TransDigm To Divest SCHROTH Business After DoJ Inquiry

 | Dec 21, 2017 09:21PM ET

TransDigm Group Incorporated (NYSE:TDG) has decided to divest the SCHROTH business. The company had earlier announced that the U.S. Department of Justice (DoJ) had been investigating its acquisition of SCHROTH seatbelt and restraints business, which the company concluded in February this year.

DoJ requires Transdigm to divest two businesses — SCHROTH Safety Products GmbH and SCHROTH Safety Products — that Transdigm acquired from Takata for $90 million.

The DoJ had challenged the acquisition on grounds that the company had a uniquely substantial position in the aerospace seatbelts and restraints business.
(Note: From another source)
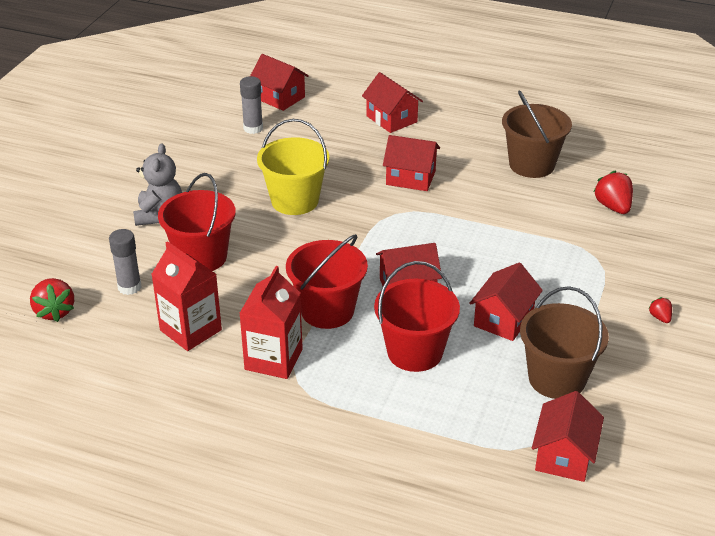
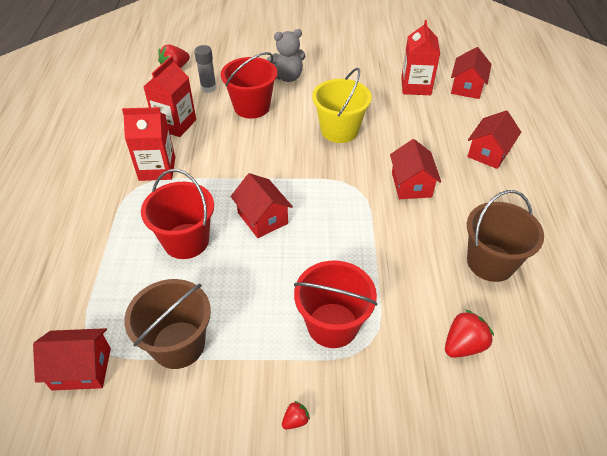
camera: 70 degrees right, 10 degrees up
grey glue stick [240,76,263,134] -> red carton [401,20,440,95]
red bucket [286,234,368,329] -> red bucket moved to [294,261,377,348]
red house [469,263,543,341] -> none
The DoJ insisted on the divestitures to restore competition in the market for certain restraint systems used on commercial airplanes as the acquisition would have eliminated Transdigm’s most significant competitor in the field.

In light of the size of the deal, and risks and expenses associated with carrying on the investigation, TransDigm decided that it would be more prudent to sell the business, thus avoiding any protracted dispute.

TransDigm conducted an extensive search and evaluation for a buyer, and is now selling SCHROTH Safety Products in a management buyout to Perusa Partners Fund 2, L.P. Perusa is a private equity fund advised by Perusa GmbH, as majority shareholder, as well as dedicated SCHROTH managers from both Germany and the United States.

The proposal has been accepted by the DoJ, subject to court approval. The deal remains subject to customary closing conditions and regulatory approvals.

TransDigm’s shares have suffered over the past year, having risen just 9.1% in contrast to the industry’s gain of 28.2%.